One of India’s leading make-up artists, Stafford Braganza, tells Elle Magazine: “If you want to fly, you’ve got to give up all the shit that weighs you down.”
A fine sentiment, Stafford, but not one to which I can easily adhere. You see, I am a bit like Emily from Bagpuss, I never quite know what I’ll be dragging home with me from one day to the next. This week, for example, I bought a temple, some leeches for my maid’s husband’s severed finger, four compression garments (buy two, get two free) and a kilo of marigold heads (for the temple)
And this wasn’t even an unusual week. Last week I bought, amongst other things, a rosewood circus lion standing on a ball! I just like it. It reminds me of my childhood, not that I ever saw a lion standing on a ball but I did have some circus-theme curtains.
I subscribe to a website called Tiny Buddha which sends out words of wisdom every Friday afternoon: This week it read: Humans Beings are in danger of exchanging ‘being’ for ‘having.’
There is certainly truth in this but is it not possible to ‘have’ and ‘be’ at the same time? Do I have to choose?
I bought the temple from a junk shop in Jogeswari street market. It was covered in dust and unloved sitting high atop a pile of junk. I took it outside, blew the dust off and could see it was made of rosewood. It was beautifully crafted and I wanted to bring it to life again. The old gentleman who sold it to me spent three days restoring it and now it sits resplendent and filled with marigolds and candles in my living room, bringing pleasure to me and my family. Hopefully it will have pride of place in any house in any country I live in, in the future and remind me of our happy time in India.

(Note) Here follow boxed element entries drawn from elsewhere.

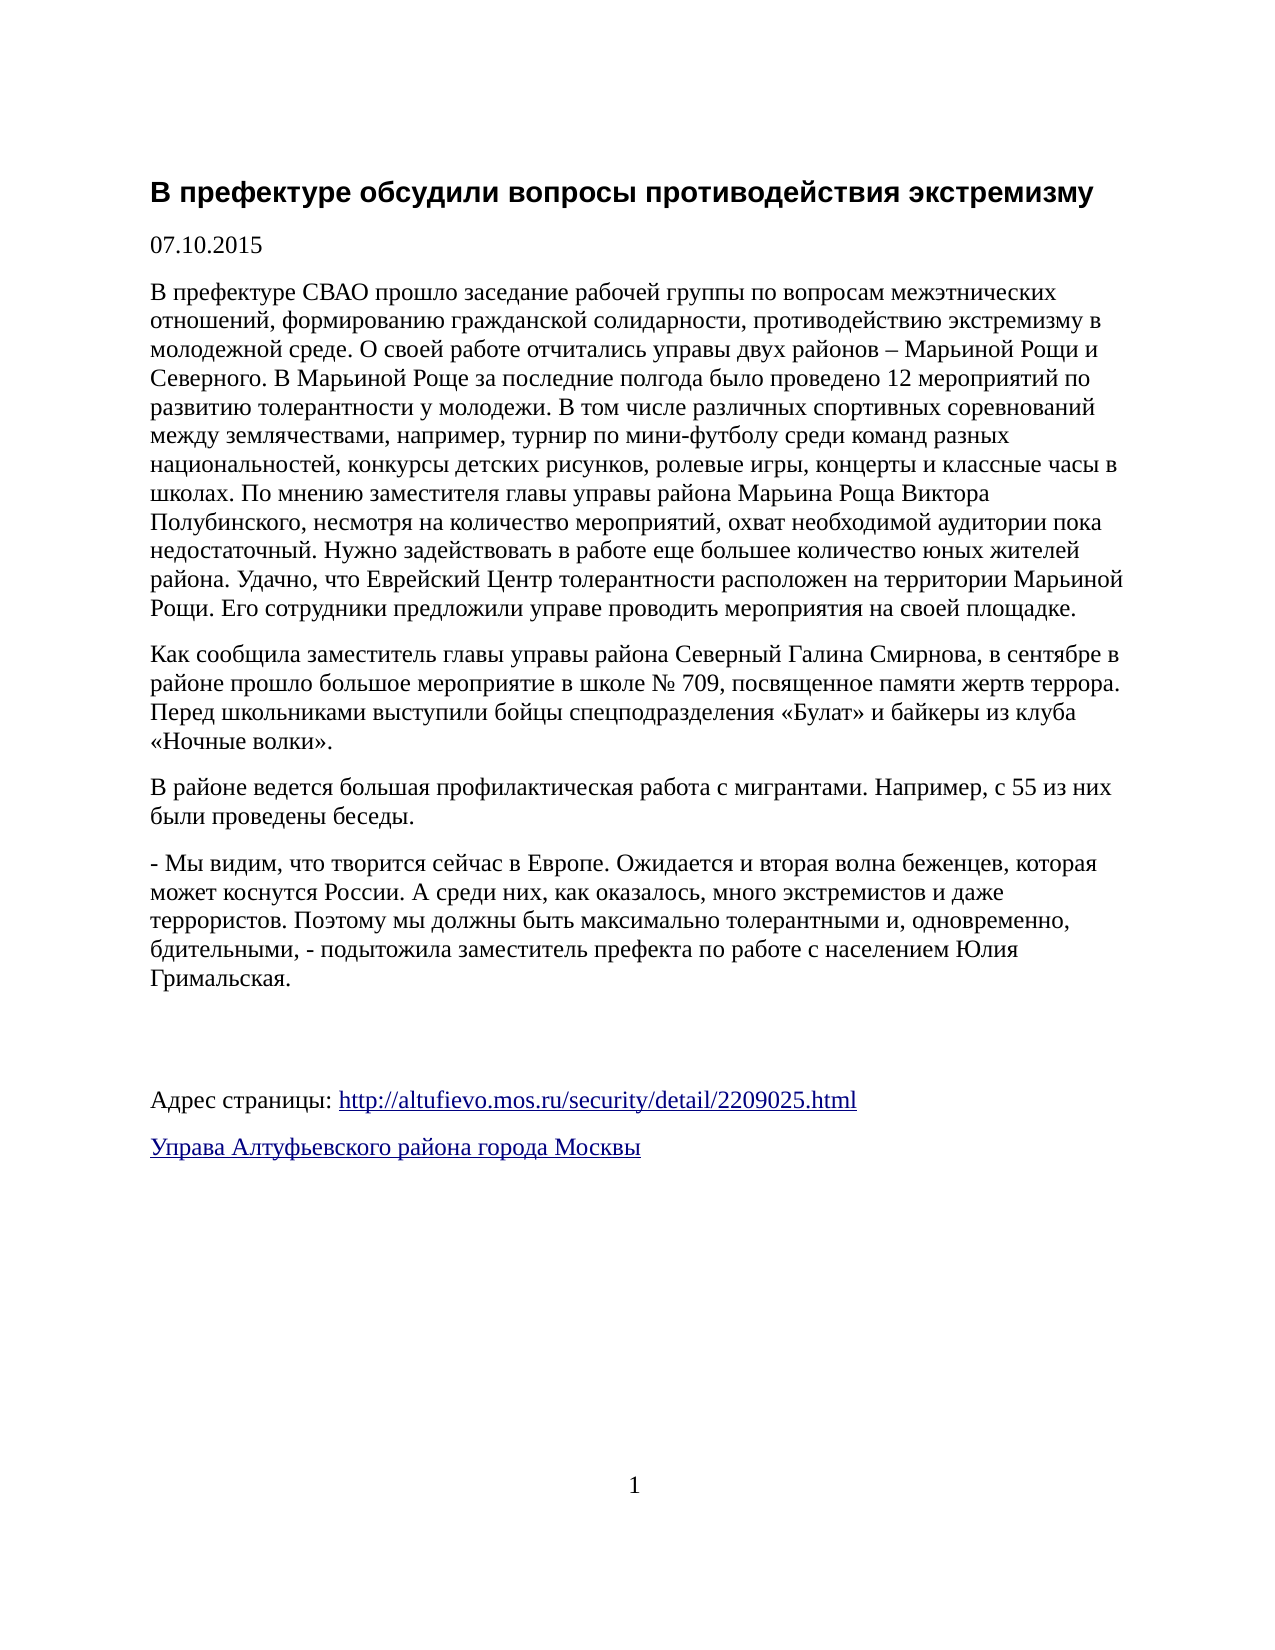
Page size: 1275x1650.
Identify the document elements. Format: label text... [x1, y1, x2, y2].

text Как сообщила заместитель главы управы района Северный Галина Смирнова, в сентябре в районе прошло большое мероприятие в школе № 709, посвященное памяти жертв террора. Перед школьниками выступили бойцы спецподразделения «Булат» и байкеры из клуба «Ночные волки». [150, 639, 1125, 754]
subtitle В префектуре обсудили вопросы противодействия экстремизму [150, 175, 1125, 208]
text - Мы видим, что творится сейчас в Европе. Ожидается и вторая волна беженцев, которая может коснутся России. А среди них, как оказалось, много экстремистов и даже террористов. Поэтому мы должны быть максимально толерантными и, одновременно, бдительными, - подытожила заместитель префекта по работе с населением Юлия Гримальская. [150, 848, 1125, 992]
text Адрес страницы: http://altufievo.mos.ru/security/detail/2209025.html [150, 1085, 1125, 1114]
text Управа Алтуфьевского района города Москвы [150, 1132, 1125, 1160]
text В префектуре СВАО прошло заседание рабочей группы по вопросам межэтнических отношений, формированию гражданской солидарности, противодействию экстремизму в молодежной среде. О своей работе отчитались управы двух районов – Марьиной Рощи и Северного. В Марьиной Роще за последние полгода было проведено 12 мероприятий по развитию толерантности у молодежи. В том числе различных спортивных соревнований между землячествами, например, турнир по мини-футболу среди команд разных национальностей, конкурсы детских рисунков, ролевые игры, концерты и классные часы в школах. По мнению заместителя главы управы района Марьина Роща Виктора Полубинского, несмотря на количество мероприятий, охват необходимой аудитории пока недостаточный. Нужно задействовать в работе еще большее количество юных жителей района. Удачно, что Еврейский Центр толерантности расположен на территории Марьиной Рощи. Его сотрудники предложили управе проводить мероприятия на своей площадке. [150, 277, 1125, 622]
text В районе ведется большая профилактическая работа с мигрантами. Например, с 55 из них были проведены беседы. [150, 772, 1125, 830]
text 07.10.2015 [150, 230, 1125, 259]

I bought the leeches (Rs 150 each!) because my maid’s husband severed his finger in a car door, had it sewn on again, but needed the leeches to suck out the poison. And talking of sucking, the compression garments were to aid in the contouring of my (hot?) new bod after having 6.5 litres of fat ‘liposucked’ out of it following years of people asking when the baby was due. I only wish I’d done it years ago.
So, all my purchases have made me happy. But do I have to get rid of everything to find true fulfillment? Is the pursuit of material things wrong?

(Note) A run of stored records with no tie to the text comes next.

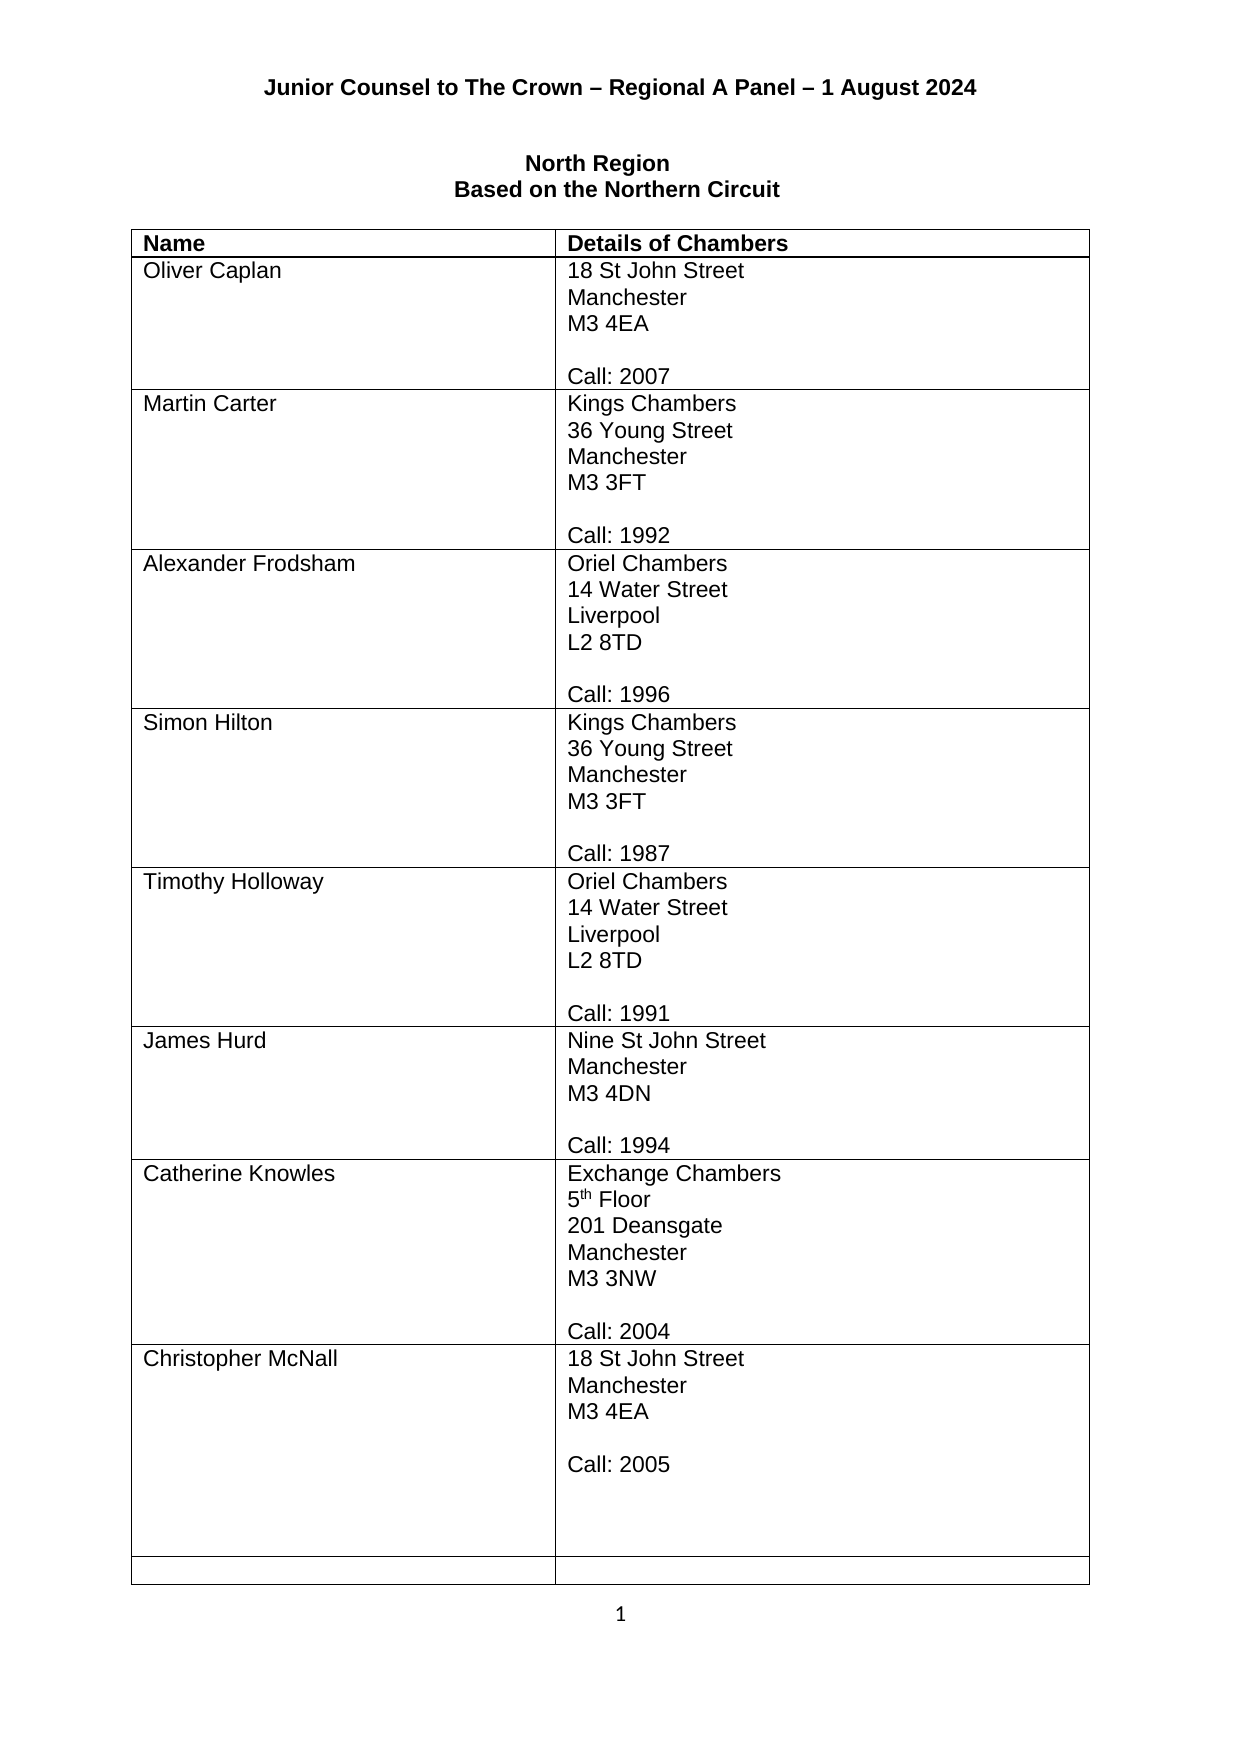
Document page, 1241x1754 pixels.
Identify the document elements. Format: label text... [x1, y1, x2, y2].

text North Region [450, 150, 1090, 176]
table_cell [132, 1557, 555, 1583]
table_cell Martin Carter [132, 390, 555, 548]
table_cell Alexander Frodsham [132, 550, 555, 708]
table_header Details of Chambers [556, 230, 1089, 256]
table_cell Timothy Holloway [132, 868, 555, 1026]
table_cell [556, 1557, 1089, 1583]
table_cell Kings Chambers 36 Young Street Manchester M3 3FT Call: 1987 [556, 709, 1089, 867]
table_cell James Hurd [132, 1027, 555, 1159]
table_cell Christopher McNall [132, 1345, 555, 1556]
table_cell 18 St John Street Manchester M3 4EA Call: 2005 [556, 1345, 1089, 1556]
table_cell 18 St John Street Manchester M3 4EA Call: 2007 [556, 258, 1089, 389]
table_cell Simon Hilton [132, 709, 555, 867]
table_header Name [132, 230, 555, 256]
table_cell Exchange Chambers 5th Floor 201 Deansgate Manchester M3 3NW Call: 2004 [556, 1160, 1089, 1344]
table_cell Kings Chambers 36 Young Street Manchester M3 3FT Call: 1992 [556, 390, 1089, 548]
text Based on the Northern Circuit [150, 176, 1090, 203]
table_cell Oriel Chambers 14 Water Street Liverpool L2 8TD Call: 1991 [556, 868, 1089, 1026]
table_cell Nine St John Street Manchester M3 4DN Call: 1994 [556, 1027, 1089, 1159]
table_cell Catherine Knowles [132, 1160, 555, 1344]
table_cell Oriel Chambers 14 Water Street Liverpool L2 8TD Call: 1996 [556, 550, 1089, 708]
table_cell Oliver Caplan [132, 258, 555, 389]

I was inspired to write this today, not just because I read the make-up artist’s wise words in Elle, but because I am, as I type, being crucified in the comments section of an article about my family in The Mail Online for, it seems, getting my priorities wrong.

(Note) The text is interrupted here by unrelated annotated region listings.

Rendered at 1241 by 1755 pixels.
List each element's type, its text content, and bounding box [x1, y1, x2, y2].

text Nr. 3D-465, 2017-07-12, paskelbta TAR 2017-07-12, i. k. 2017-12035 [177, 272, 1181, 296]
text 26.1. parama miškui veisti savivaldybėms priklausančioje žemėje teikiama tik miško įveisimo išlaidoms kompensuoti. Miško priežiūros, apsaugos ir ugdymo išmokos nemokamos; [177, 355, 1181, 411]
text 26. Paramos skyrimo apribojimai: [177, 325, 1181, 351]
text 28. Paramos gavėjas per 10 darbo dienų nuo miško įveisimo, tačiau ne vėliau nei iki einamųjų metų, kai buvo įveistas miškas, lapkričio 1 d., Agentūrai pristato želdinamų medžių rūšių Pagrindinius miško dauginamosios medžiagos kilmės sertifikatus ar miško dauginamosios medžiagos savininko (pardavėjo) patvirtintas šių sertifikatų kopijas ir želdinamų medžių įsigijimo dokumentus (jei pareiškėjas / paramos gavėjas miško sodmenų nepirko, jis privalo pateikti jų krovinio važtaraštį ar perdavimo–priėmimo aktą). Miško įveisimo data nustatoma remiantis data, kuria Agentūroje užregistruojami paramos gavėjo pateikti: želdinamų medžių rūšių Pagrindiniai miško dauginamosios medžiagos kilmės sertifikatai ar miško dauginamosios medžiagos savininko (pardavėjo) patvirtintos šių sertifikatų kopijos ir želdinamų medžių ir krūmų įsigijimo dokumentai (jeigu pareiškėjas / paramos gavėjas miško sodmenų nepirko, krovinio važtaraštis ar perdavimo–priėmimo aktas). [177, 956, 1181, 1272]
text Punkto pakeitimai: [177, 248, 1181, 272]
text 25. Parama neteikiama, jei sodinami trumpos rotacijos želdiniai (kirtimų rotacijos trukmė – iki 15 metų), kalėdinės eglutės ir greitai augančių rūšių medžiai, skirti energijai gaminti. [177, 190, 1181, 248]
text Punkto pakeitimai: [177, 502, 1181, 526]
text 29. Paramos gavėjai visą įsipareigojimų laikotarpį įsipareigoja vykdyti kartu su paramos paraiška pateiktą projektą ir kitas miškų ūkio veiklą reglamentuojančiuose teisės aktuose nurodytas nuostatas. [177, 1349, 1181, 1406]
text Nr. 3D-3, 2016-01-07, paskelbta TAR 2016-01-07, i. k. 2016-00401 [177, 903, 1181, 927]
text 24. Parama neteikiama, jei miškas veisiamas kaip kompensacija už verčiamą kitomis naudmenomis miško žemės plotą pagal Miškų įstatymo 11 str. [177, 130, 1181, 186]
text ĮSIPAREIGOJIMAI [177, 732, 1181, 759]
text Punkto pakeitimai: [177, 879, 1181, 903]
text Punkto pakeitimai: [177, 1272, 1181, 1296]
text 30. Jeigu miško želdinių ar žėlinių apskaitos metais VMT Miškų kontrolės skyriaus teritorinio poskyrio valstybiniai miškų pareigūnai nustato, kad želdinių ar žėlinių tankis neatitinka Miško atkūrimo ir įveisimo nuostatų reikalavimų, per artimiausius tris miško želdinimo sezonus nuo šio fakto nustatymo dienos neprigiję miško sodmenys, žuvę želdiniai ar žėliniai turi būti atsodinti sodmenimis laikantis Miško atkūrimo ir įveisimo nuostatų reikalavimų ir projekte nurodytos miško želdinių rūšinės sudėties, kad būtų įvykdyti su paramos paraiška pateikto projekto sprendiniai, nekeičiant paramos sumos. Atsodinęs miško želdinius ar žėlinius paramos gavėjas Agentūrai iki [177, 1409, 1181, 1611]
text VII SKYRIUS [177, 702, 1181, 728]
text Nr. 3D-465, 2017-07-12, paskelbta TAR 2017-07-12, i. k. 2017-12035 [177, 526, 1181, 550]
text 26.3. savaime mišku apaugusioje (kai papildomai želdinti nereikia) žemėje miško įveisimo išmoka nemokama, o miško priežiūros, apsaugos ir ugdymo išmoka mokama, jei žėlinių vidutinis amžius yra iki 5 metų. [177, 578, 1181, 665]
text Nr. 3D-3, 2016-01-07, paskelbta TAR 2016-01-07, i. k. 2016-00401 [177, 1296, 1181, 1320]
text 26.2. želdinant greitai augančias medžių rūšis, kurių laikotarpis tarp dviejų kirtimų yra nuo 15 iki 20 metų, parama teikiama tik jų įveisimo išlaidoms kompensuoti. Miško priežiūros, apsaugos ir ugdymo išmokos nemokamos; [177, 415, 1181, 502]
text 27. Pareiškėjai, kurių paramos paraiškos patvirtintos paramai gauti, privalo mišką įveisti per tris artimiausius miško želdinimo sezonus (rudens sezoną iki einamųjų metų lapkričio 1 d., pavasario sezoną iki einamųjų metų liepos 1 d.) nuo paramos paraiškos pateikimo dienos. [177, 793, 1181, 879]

In December, I wrote about how a journalist in Delhi had contacted me about ‘doing a piece’ on reverse immigration as a nice flip side to the doom and gloom in the UK press. We agreed, had our photo taken and said some very positive things about Mumbai.
Today, the article appeared online, written by a person I have never even spoken to. She has me ranting: “Britain has gone to the dogs, the country’s bankrupt” etc. The story was peppered with inaccuracies and left me feeling a bit gloomy. As if that wasn’t bad enough, the comments started to roll in from Daily Mail readers calling us ‘chavs abroad,’ ‘hideous people taking advantage of cheap labour.’ But worst of all the comment that we sent our son away to boarding school in England, neglecting his feelings, so that we could pursue material wealth.
The article was a rather skewed version of reality, written to satisfy the Mail’s agenda to claim that everything in the UK is terrible.
I don’t know why I am surprised. I know that a journalist must tailor the story to suit both news agenda and publication. All I can say is Thank God for Facebook and Twitter so I could let our nearest and dearest know we didn’t actually say those things.
The people who commented have no idea of what it is like to live in Mumbai, no idea of my son’s educational requirements and no idea of all we have had to give up to be here.
We are not the ‘vilest of expats’ or ‘chavs.’ We are just here to make a living like everybody else and if I want to buy a flippin’ temple or a lion on a flippin’ ball, leeches or liposuction, I will do. I can ‘be’ and ‘have’ at the same time. The only shit that weighs me down is people who think it’s ok to pass judgment on other people when they only know them through shit they read in the Daily Mail.
The funny thing is, we have now been approached by one Sheldon Lazarus, Creative Director, who wants us to consider participation in a BBC documentary entitled: ‘Brits in Bollywood.’ Can you imagine? It will be like ‘My Big-Fat-gin-soaked-days-of-the-Raj Ex-pat Life,’ a fabulous mix of ‘Desperate Scousewives’, ‘Porridge’ and ‘It Ain’t ‘alf Hot, Mum!’ A quality production I am sure, but this memsahib for one ain’t doing it!